> Data block:
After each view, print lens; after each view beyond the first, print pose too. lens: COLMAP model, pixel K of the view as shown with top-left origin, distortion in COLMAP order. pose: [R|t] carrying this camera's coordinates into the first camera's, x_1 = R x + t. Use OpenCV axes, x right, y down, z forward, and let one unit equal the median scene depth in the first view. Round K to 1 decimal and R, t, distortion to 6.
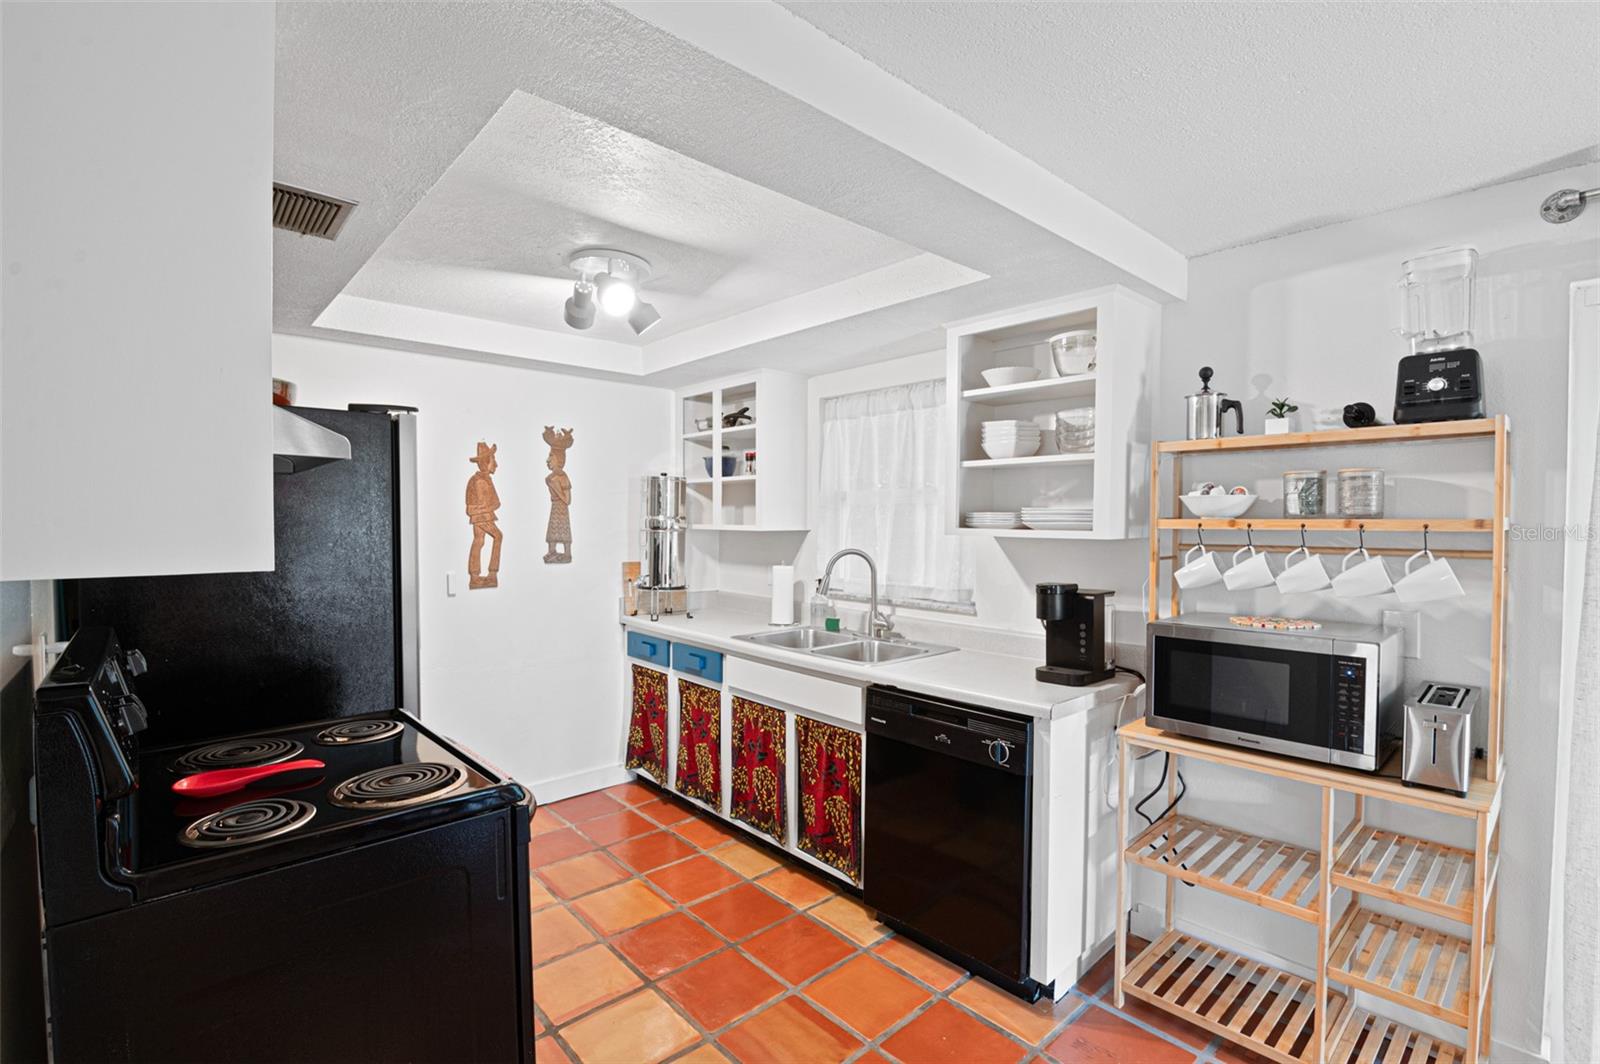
lens RADIAL K [[740.6, 0, 784.7], [0, 740.6, 537.6], [0, 0, 1]] dist [-0.003501, -0.019061]
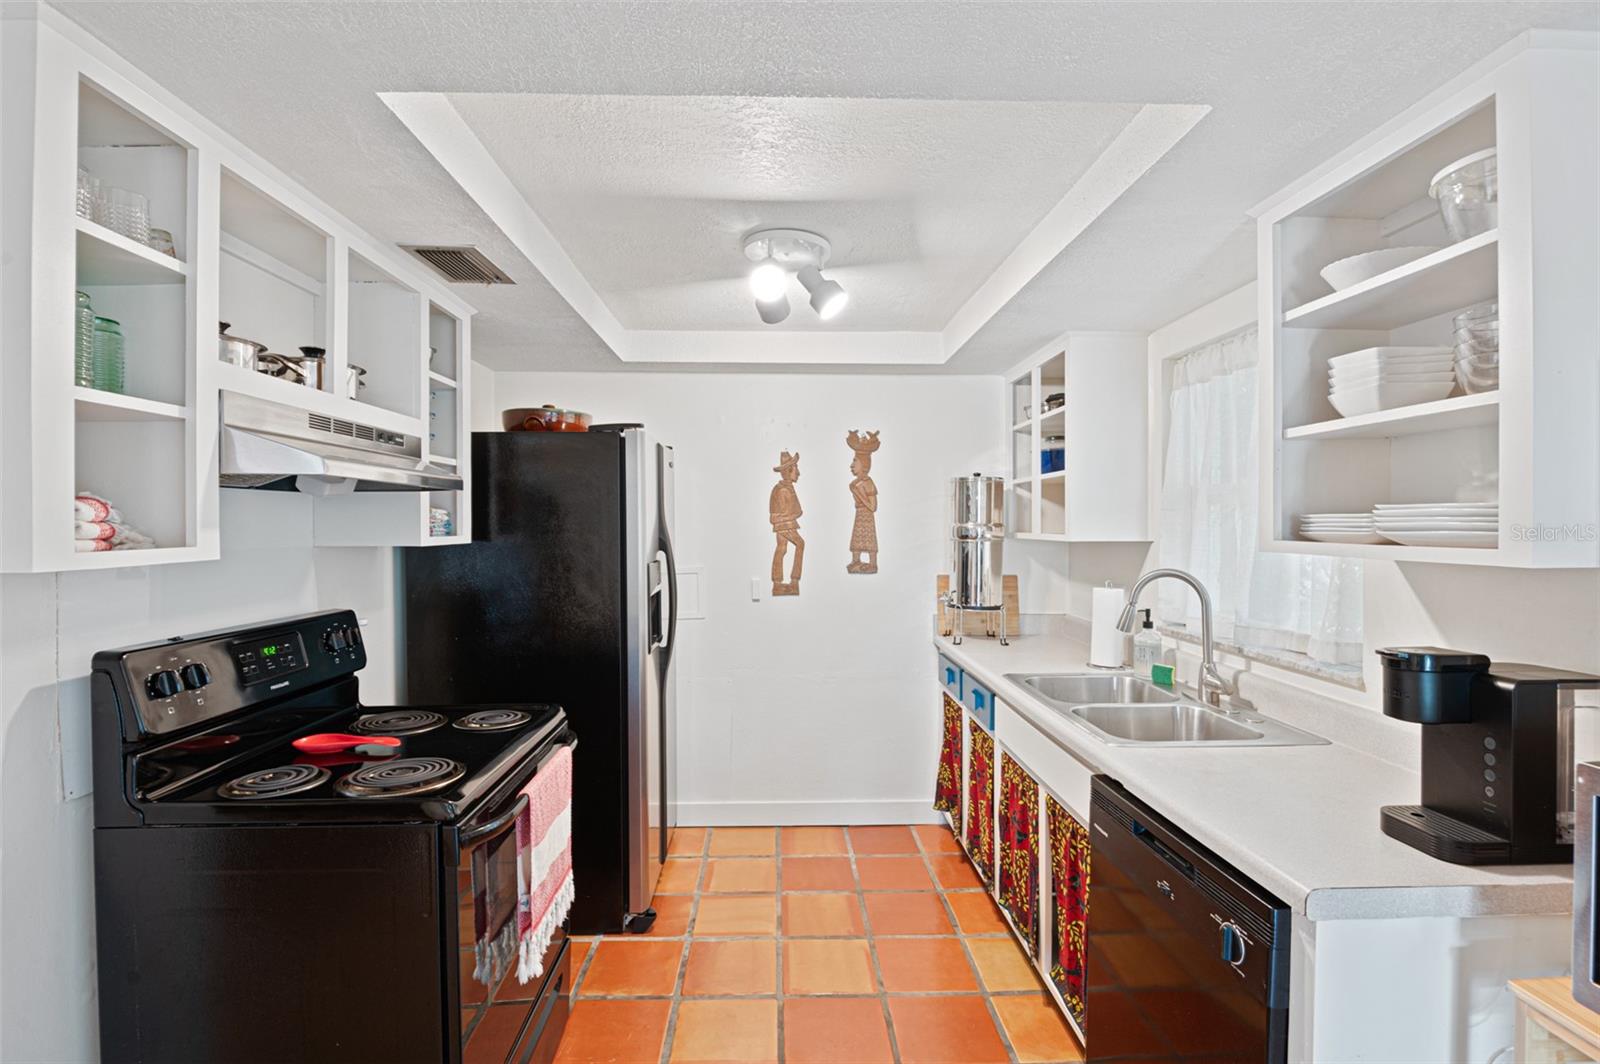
lens RADIAL K [[742.1, 0, 781.0], [0, 742.1, 526.6], [0, 0, 1]] dist [0.000728, -0.011255]
pose [[0.759881, -0.002995, -0.650056, 0.249276], [-0.013291, 0.999709, -0.020142, -0.005074], [0.649927, 0.023945, 0.759619, 0.221734]]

> What the task requires:
Reprint the listing above verbatim but drop the images.

> Answer to this problem:
After each view, print lens; after each view beyond the first, print pose too. lens: COLMAP model, pixel K of the view as shown with top-left origin, distortion in COLMAP order. pose: [R|t] carrying this camera's coordinates into the first camera's, x_1 = R x + t. Use OpenCV axes, x right, y down, z forward, and let one unit equal the median scene depth in the first view. Round K to 1 decimal and R, t, distortion to 6.
lens RADIAL K [[740.6, 0, 784.7], [0, 740.6, 537.6], [0, 0, 1]] dist [-0.003501, -0.019061]
lens RADIAL K [[742.1, 0, 781.0], [0, 742.1, 526.6], [0, 0, 1]] dist [0.000728, -0.011255]
pose [[0.759881, -0.002995, -0.650056, 0.249276], [-0.013291, 0.999709, -0.020142, -0.005074], [0.649927, 0.023945, 0.759619, 0.221734]]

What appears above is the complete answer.